While a recent bid by Rupert Murdoch to buy the once venerable Tribune flagship Los Angeles Times has drawn the ire and ridicule of everyone from staffers across the Tribune family, to the FCC to Jon Stewart, one thing can be said for sure, regardless of the journalistic merit of other Murdoch-owned media, you know it when you are reading a NewsCorp property. Idiosyncratic as hell and usually at least more entertaining (while being less informative), even the stodgy old Wall Street Journal received the equivalent of a playful fanny slap when receiving the Murdoch makeover.
That being said, it got me thinking about what possible role does the daily newspaper still play in daily life as it has stood watching nearly every other traditional content distributor (book stores, music shops, video stores) head to that great obituary column in the sky. After all, what does the newspaper give you the next day that the Internet can’t give you in real time?
A recent trip to New York reunited me with one of the great loves of my childhood, the (now) Murdoch- owned New York Post. That was the paper my father tiredly passed us after his long day at one bathing suit factory or another in the city and an even longer ride on the commuter bus back to suburbia afterward. And for me, the New York Post fails to disappoint. Always reading back to front, I reveled in the seemingly endless sport section filled with a smidge of sports and a mountain of speculative gossip. (who could forget the Fritz Peterson-Mike Kekich wife swap of 1969, or the Derek Jeter-in-his-third tri-mester photo that made news this spring) I loved Page Six and its’ takedown of local NY celebs in awkward and ugly situations; Word Power (a scrambled word challenge), the “Last Night” column with Earl Wilson, who made you feel like you were out at Sardi’s with him. And of course, the gruesome murder stories (Son Of Sam), the endless unmasking of corrupt New York politics and the pun-tastic headlines (Osama Bin Wankin – porn found in Laden’s Whora Bora foxhole).
Forty years later, all of this “Headless Body In A Topless Bar” word-smithing is still alive at the Post. In a city where three newspapers are fighting over a shrinking audience where most other cities (including LA) can barely support one, the Post is part salacious gossip, part chummy sports know-it-all and full- time stand-up comic. While the over wrought journalese may not bag a Pulitzer anytime soon, credit must be given to a style that can put a bawdy twist (or any twist for that matter) to what little “new” information can be gleaned from day old stories in our modern age.

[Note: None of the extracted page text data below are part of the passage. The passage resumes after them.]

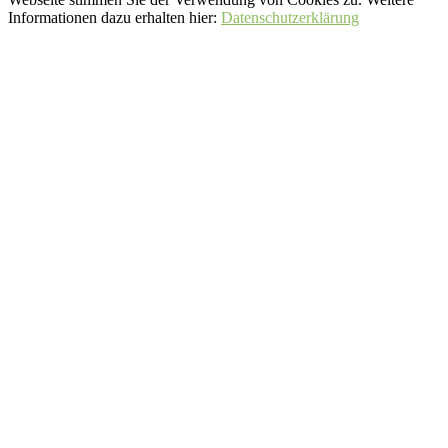
Informationen dazu erhalten hier:
Datenschutzerklärung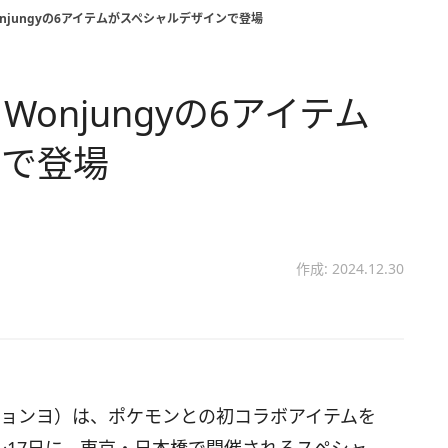
njungyの6アイテムがスペシャルデザインで登場
onjungyの6アイテム
ンで登場
作成: 2024.12.30
ンジョンヨ）は、ポケモンとの初コラボアイテムを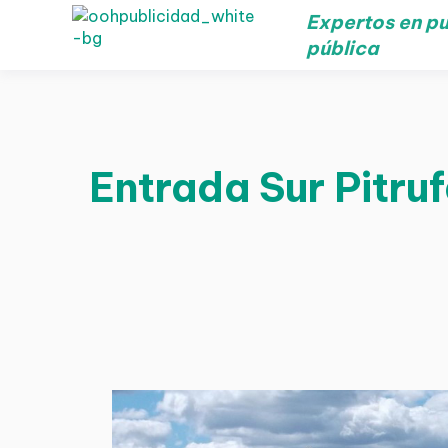
Expertos en pu
pública
Entrada Sur Pitruf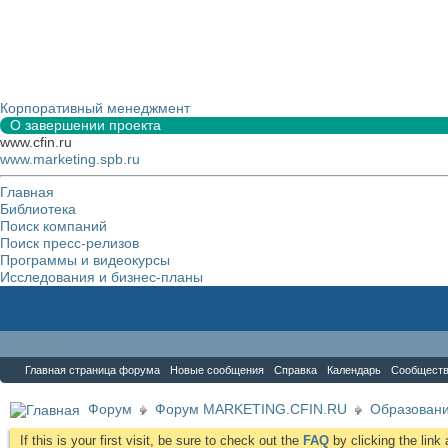
Корпоративный менеджмент
О завершении проекта
www.cfin.ru
www.marketing.spb.ru
Главная
Библиотека
Поиск компаний
Поиск пресс-релизов
Программы и видеокурсы
Исследования и бизнес-планы
Форум
Главная страница форума
Новые сообщения
Справка
Календарь
Сообщест
Форум
Форум MARKETING.CFIN.RU
Образовани
If this is your first visit, be sure to check out the
FAQ
by clicking the lin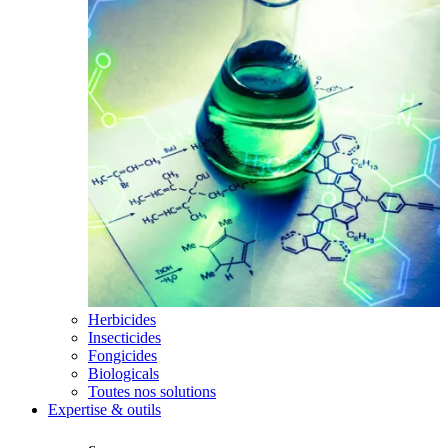
Herbicides
Insecticides
Fongicides
Biologicals
Toutes nos solutions
Expertise & outils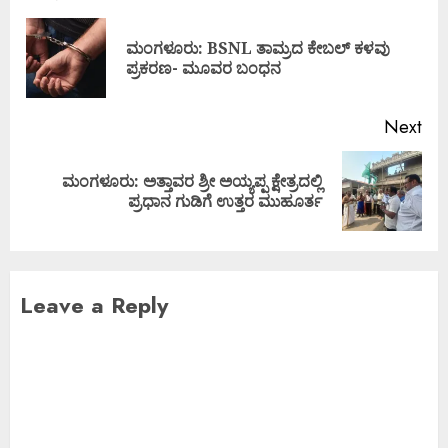
ಮಂಗಳೂರು: BSNL ತಾಮ್ರದ ಕೇಬಲ್ ಕಳವು
ಪ್ರಕರಣ- ಮೂವರ ಬಂಧನ
Next
ಮಂಗಳೂರು: ಅತ್ತಾವರ ಶ್ರೀ ಅಯ್ಯಪ್ಪ ಕ್ಷೇತ್ರದಲ್ಲಿ
ಪ್ರಧಾನ ಗುಡಿಗೆ ಉತ್ತರ ಮುಹೂರ್ತ
Leave a Reply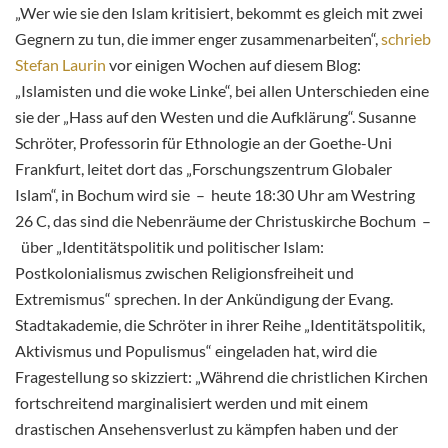
„Wer wie sie den Islam kritisiert, bekommt es gleich mit zwei
Gegnern zu tun, die immer enger zusammenarbeiten“,
schrieb
Stefan Laurin
vor einigen Wochen auf diesem Blog:
„Islamisten und die woke Linke“, bei allen Unterschieden eine
sie der „Hass auf den Westen und die Aufklärung“. Susanne
Schröter, Professorin für Ethnologie an der Goethe-Uni
Frankfurt, leitet dort das „Forschungszentrum Globaler
Islam“, in Bochum wird sie – heute 18:30 Uhr am Westring
26 C, das sind die Nebenräume der Christuskirche Bochum –
über „Identitätspolitik und politischer Islam:
Postkolonialismus zwischen Religionsfreiheit und
Extremismus“ sprechen. In der Ankündigung der Evang.
Stadtakademie, die Schröter
in ihrer Reihe „Identitätspolitik,
Aktivismus und Populismus“ eingeladen hat, wird die
Fragestellung so skizziert: „Während die christlichen Kirchen
fortschreitend marginalisiert werden und mit einem
drastischen Ansehensverlust zu kämpfen haben und der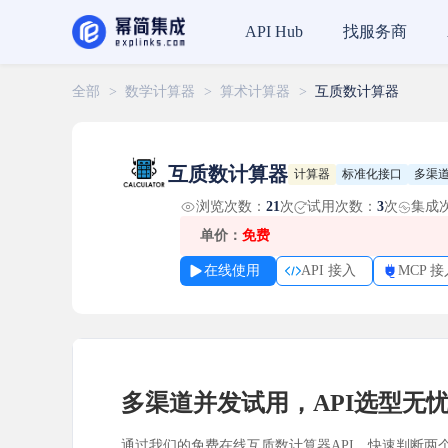
找服务商
API Hub
全部
>
数学计算器
>
算术计算器
>
互质数计算器
互质数计算器
计算器
标准化接口
多渠
浏览次数：
21
次
试用次数：
3
次
集成
单价：
免费
在线使用
API 接入
MCP 接
多渠道并发试用，API选型无
通过我们的免费在线互质数计算器API，快速判断两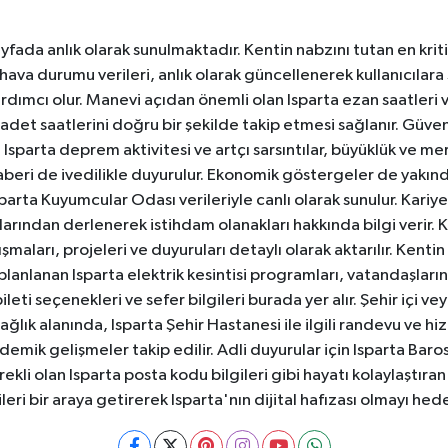
yfada anlık olarak sunulmaktadır. Kentin nabzını tutan en kriti
va durumu verileri, anlık olarak güncellenerek kullanıcılara
dımcı olur. Manevi açıdan önemli olan Isparta ezan saatleri ve
badet saatlerini doğru bir şekilde takip etmesi sağlanır. Güven
sparta deprem aktivitesi ve artçı sarsıntılar, büyüklük ve merk
aberi de ivedilikle duyurulur. Ekonomik göstergeler de yakınd
 Isparta Kuyumcular Odası verileriyle canlı olarak sunulur. Kariy
anlarından derlenerek istihdam olanakları hakkında bilgi verir
aları, projeleri ve duyuruları detaylı olarak aktarılır. Kentin tü
 planlanan Isparta elektrik kesintisi programları, vatandaşların
ti seçenekleri ve sefer bilgileri burada yer alır. Şehir içi veya
 Sağlık alanında, Isparta Şehir Hastanesi ile ilgili randevu ve
ademik gelişmeler takip edilir. Adli duyurular için Isparta Bar
ekli olan Isparta posta kodu bilgileri gibi hayatı kolaylaştıra
ileri bir araya getirerek Isparta'nın dijital hafızası olmayı hede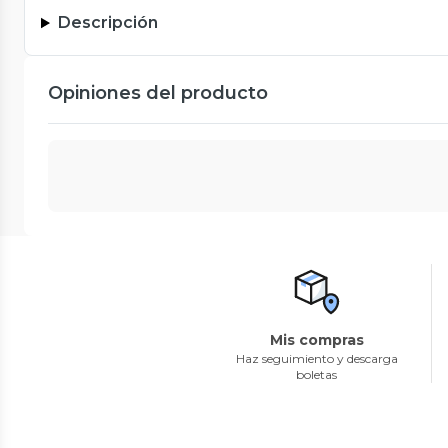
Descripción
Opiniones del producto
Mis compras
Haz seguimiento y descarga
boletas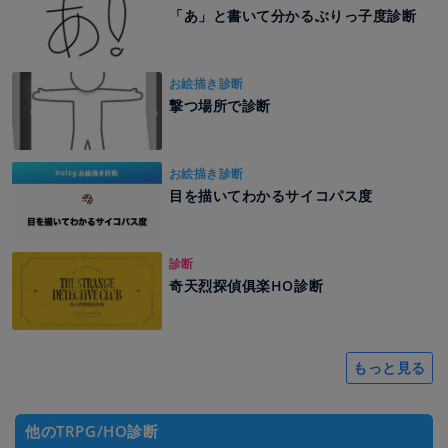
「あ」と書いて分かるぶりっ子度診断
お絵描き診断
撃つ場所で診断
お絵描き診断
目を描いてわかるサイコパス度
診断
奇天烈探偵俱楽HO診断
もっと見る
他のTRPG/HO診断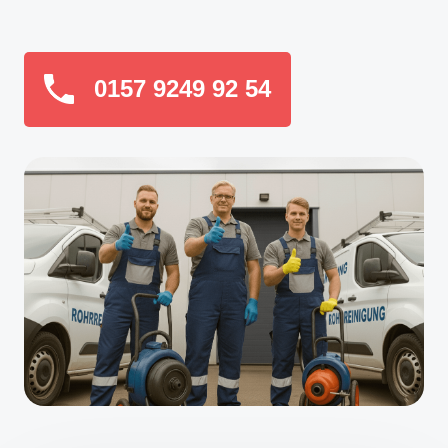
0157 9249 92 54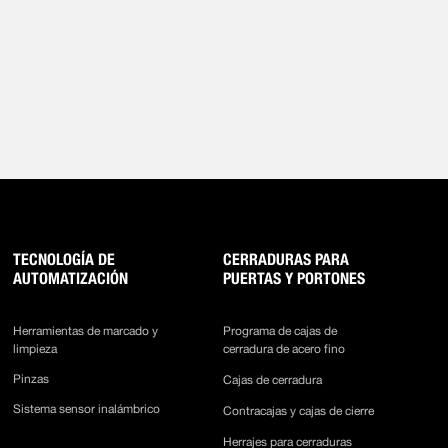
TECNOLOGÍA DE
CERRADURAS PARA
AUTOMATIZACIÓN
PUERTAS Y PORTONES
Herramientas de marcado y
Programa de cajas de
limpieza
cerradura de acero fino
Pinzas
Cajas de cerradura
Sistema sensor inalámbrico
Contracajas y cajas de cierre
Herrajes para cerraduras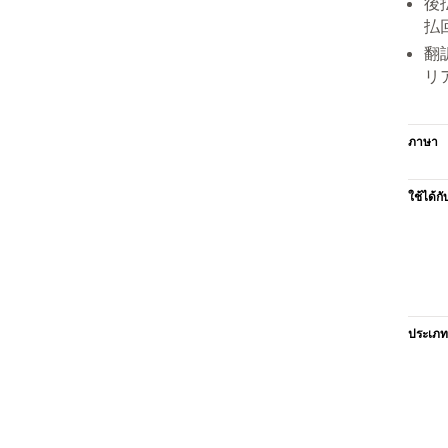
後
払
翻
リ
ภาษา
ใช้ได้กั
ประเภท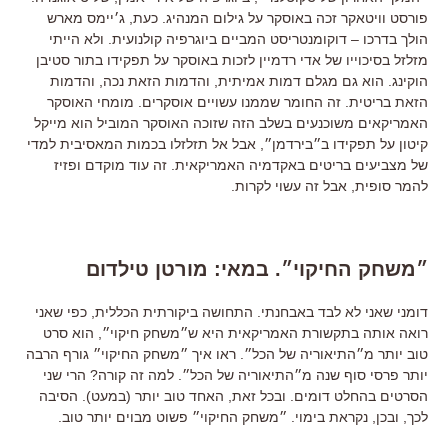
פורסט וויטאקר זכה באוסקר על גילום המנהיג. כעת, ג׳יימס מארש
הולך בדרכו – דוקומנטריסט המביים ביוגרפיה קולנועית. ולא הייתי
מזלזל בסיכוייו של אדי רדמיין לזכות באוסקר על תפקידו בתור סטיבן
הוקינג. הוא גם מגלם דמות אמיתית, והדמות הזאת נכה, והדמות
הזאת בריטית. זה החומר שממנו עשויים אוסקרים. מומחי האוסקר
האמריקאים משוכנעים בשלב הזה שזוכה האוסקר המוביל הוא מייקל
קיטון על תפקידו ב״בירדמן״, אבל אל תזלזלו בכמות המאסיבית למדי
של מצביעים בריטים באקדמיה האמריקאית. זה עוד מוקדם ופזיז
להמר סופית, אבל זה עשוי לקרות.
״משחק החיקוי״. במאי: מורטן טילדום
דומני שאני לא לבד באבחנתי. התחושה ביקורתית הכללית, כפי שאני
רואה אותה בתקשורת האמריקאית היא ש״משחק חיקוי״, הוא סרט
טוב יותר מ״התיאוריה של הכל״. ראו איך ״משחק החיקוי״ גורף הרבה
יותר פרסי סוף שנה מ״התיאוריה של הכל״. למה זה קורה? הרי שני
הסרטים בהחלט דומים. ובכל זאת, האחד טוב יותר (במעט). הסיבה
לכך, ובכן, נקראת בימוי. ״משחק החיקוי״ פשוט מבוים יותר טוב.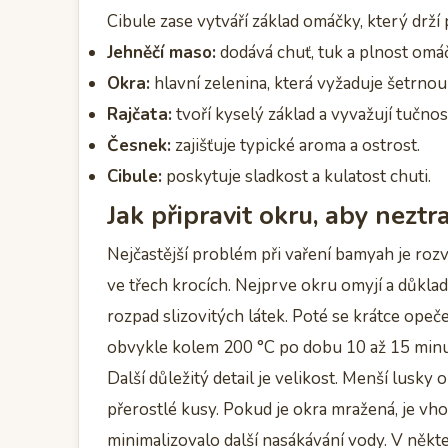
Cibule zase vytváří základ omáčky, který dr
Jehněčí maso:
dodává chuť, tuk a plnost omá
Okra:
hlavní zelenina, která vyžaduje šetrno
Rajčata:
tvoří kyselý základ a vyvažují tučnos
Česnek:
zajišťuje typické aroma a ostrost.
Cibule:
poskytuje sladkost a kulatost chuti.
Jak připravit okru, aby neztra
Nejčastější problém při vaření bamyah je ro
ve třech krocích. Nejprve okru omyjí a důkl
rozpad slizovitých látek. Poté se krátce opeče
obvykle kolem 200 °C po dobu 10 až 15 minut
Další důležitý detail je velikost. Menší lusky o
přerostlé kusy. Pokud je okra mražená, je vho
minimalizovalo další nasákávání vody. V někt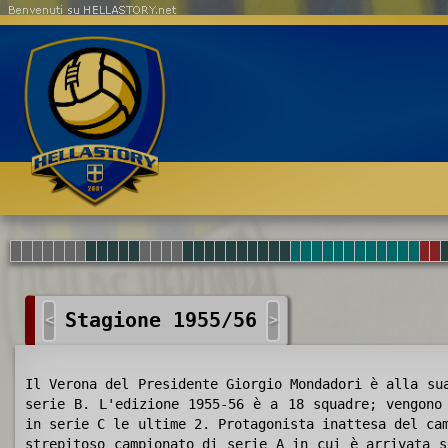
Benvenuti su HELLASTORY.net
Stagione 1955/56
<
>
Il Verona del Presidente Giorgio Mondadori è alla su
serie B. L'edizione 1955-56 è a 18 squadre; vengono
in serie C le ultime 2. Protagonista inattesa del ca
strepitoso campionato di serie A in cui è arrivata s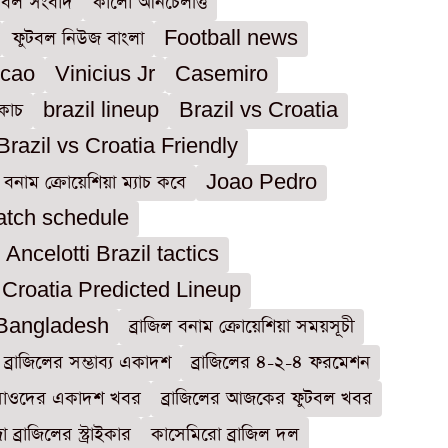
টবল সংবাদ
কার্লো আনচেলত্তি
ফুটবল নিউজ বাংলা
Football news
ecao
Vinicius Jr
Casemiro
 কোচ
brazil lineup
Brazil vs Croatia
Brazil vs Croatia Friendly
ল বনাম ক্রোয়েশিয়া ম্যাচ কবে
Joao Pedro
atch schedule
 Ancelotti Brazil tactics
 Croatia Predicted Lineup
 Bangladesh
ব্রাজিল বনাম ক্রোয়েশিয়া সময়সূচী
 ব্রাজিলের সম্ভাব্য একাদশ
ব্রাজিলের ৪-২-৪ ফরমেশন
সাওদের একাদশ খবর
ব্রাজিলের আজকের ফুটবল খবর
ব্রাজিলের স্ট্রাইকার
কাসেমিরো ব্রাজিল দল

And I think that’s the secret to what little time is left for the printed page. With nothing new to report, perhaps the key is to make your view on day old news a unique voice that speaks to your geography. Los Angeles citizens have always been tight-lipped about the reporting of its’ own coke-fueled, Sunset Strip tranny-hooker, Entourage-esque culture, but I bet five conigliaros that if Rupert Murdoch did get his Aussie paws on the Times, he might unearth what that LA culture might look like. And perhaps the Los Angeles Times, in whatever crazy tabloid infotainment gossip rag it morphs into, will whistle past the graveyard. For now.